Brooker finished his World Cup career with three victories, seven podiums, and 15 top ten finishes, all in downhill.

==World Cup results==

===Season standings===

| Season | Age | Overall | Slalom | Giant Slalom | Super-G | Downhill | Combined |
| 1982 | 22 | 32 | — | — | not run | 14 | — |
| 1983 | 23 | 27 | — | — | not awarded | 9 | — |
| 1984 | 24 | 25 | — | — | 9 | — |
| 1985 | 25 | 29 | — | — | 7 | — |
| 1986 | 26 | 83 | — | — | — | 33 | — |
| 1987 | 27 | 71 | — | — | — | 26 | — |

===Race podiums===
- 3 wins – (3 DH)
- 7 podiums – (7 DH)

| Season | Date | Location | Discipline | Place |
| 1982 | 6 March 1982 | USA Aspen, CO, USA | Downhill | 2nd |
| 1983 | 22 January 1983 | AUT Kitzbühel, Austria | Downhill | 1st |
| 6 March 1983 | USA Aspen, CO, USA | Downhill | 1st |
| 1984 | 9 December 1983 | FRA Val d'Isère, France | Downhill | 2nd |
| 18 December 1983 | ITA Val Gardena, Italy | Downhill | 2nd |
| 1985 | 12 January 1985 | AUT Kitzbühel, Austria | Downhill | 3rd |
| 2 March 1985 | JPN Furano, Japan | Downhill | 1st |

==World championship results ==

| Year | Age | Slalom | Giant Slalom | Super-G | Downhill | Combined |
| 1982 | 22 | — | — | not run | 13 | — |
| 1985 | 25 | — | — | 9 | — |

==Olympic results ==

| Year | Age | Slalom | Giant Slalom | Super-G | Downhill | Combined |
|---|---|---|---|---|---|---|
| 1984 | 24 | — | — | not run | 9 | not run |

==Post-racing career==
Brooker has been a ski commentator on television for a number of years, and has worked for most of the major networks in North America.
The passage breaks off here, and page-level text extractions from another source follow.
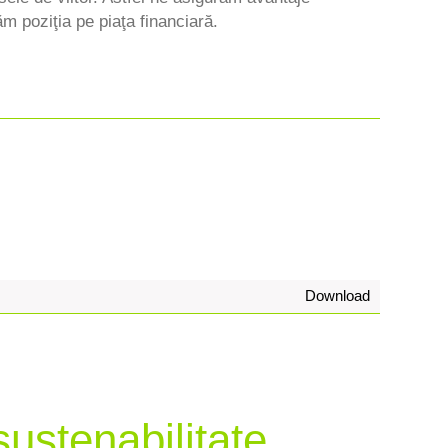
m poziţia pe piaţa financiară.
Download
ustenabilitate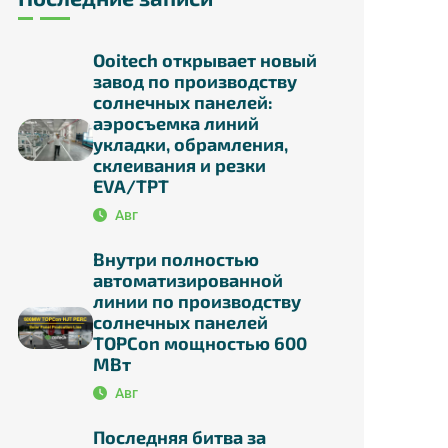
Ooitech открывает новый
завод по производству
солнечных панелей:
аэросъемка линий
укладки, обрамления,
склеивания и резки
EVA/TPT
Авг
Внутри полностью
автоматизированной
линии по производству
солнечных панелей
TOPCon мощностью 600
МВт
Авг
Последняя битва за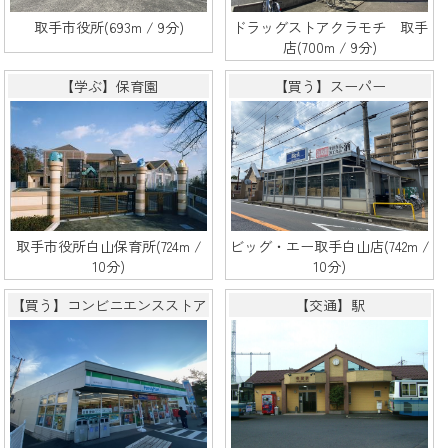
取手市役所(693m / 9分)
ドラッグストアクラモチ 取手
店(700m / 9分)
【学ぶ】保育園
【買う】スーパー
取手市役所白山保育所(724m /
ビッグ・エー取手白山店(742m /
10分)
10分)
【買う】コンビニエンスストア
【交通】駅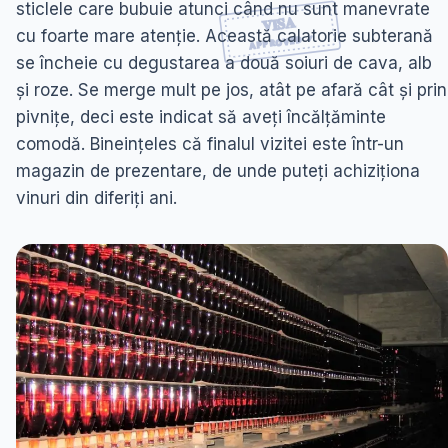
sticlele care bubuie atunci când nu sunt manevrate
cu foarte mare atenție. Această calatorie subterană
se încheie cu degustarea a două soiuri de cava, alb
și roze. Se merge mult pe jos, atât pe afară cât și prin
pivnițe, deci este indicat să aveți încălțăminte
comodă. Bineințeles că finalul vizitei este într-un
magazin de prezentare, de unde puteți achiziționa
vinuri din diferiți ani.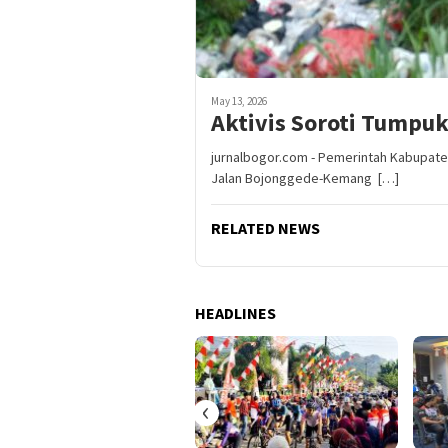
May 13, 2026
Aktivis Soroti Tumpu
jurnalbogor.com - Pemerintah Kabupa
Jalan Bojonggede-Kemang […]
RELATED NEWS
HEADLINES
‹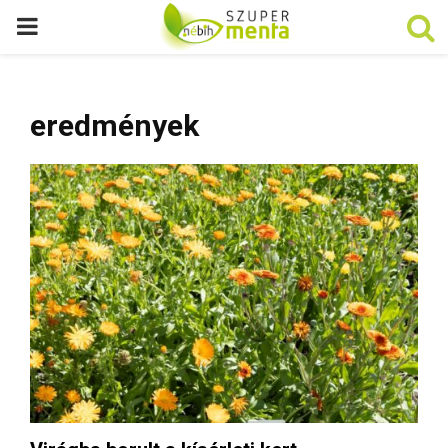
P
R
eredmények
I
M
A
R
Y
M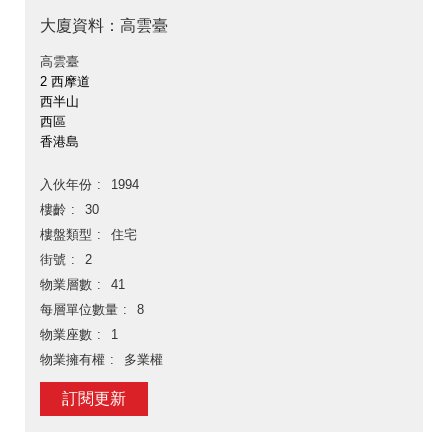
大廈資料：高雲臺
高雲臺
2 西摩道
西半山
西區
香港島
入伙年份
1994
樓齡
30
樓盤類型
住宅
街號
2
物業層數
41
每層單位數量
8
物業座數
1
物業擁有權
多業權
訂閱更新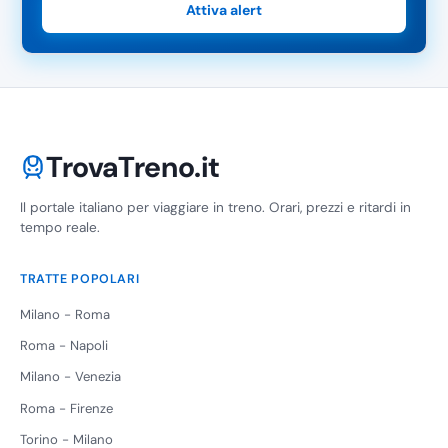
Attiva alert
TrovaTreno.it
Il portale italiano per viaggiare in treno. Orari, prezzi e ritardi in
tempo reale.
TRATTE POPOLARI
Milano - Roma
Roma - Napoli
Milano - Venezia
Roma - Firenze
Torino - Milano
He has covered alpine skiing for numerous Winter Olympics for U.S. television, and currently provides commentary and analysis on CBC in Canada during the World Cup ski season. Brooker covered alpine skiing at the 2010 Winter Olympics for NBC in the United States.

Brooker lives on a farm in rural Ontario near Thornbury, with his wife and three daughters.

==Crabbe Mountain Speed Camp==
Brooker also made an appearance at the 2011 Crabbe Mountain Speed Camp, a camp where kids from across Atlantic Canada go to learn the discipline known as Super G.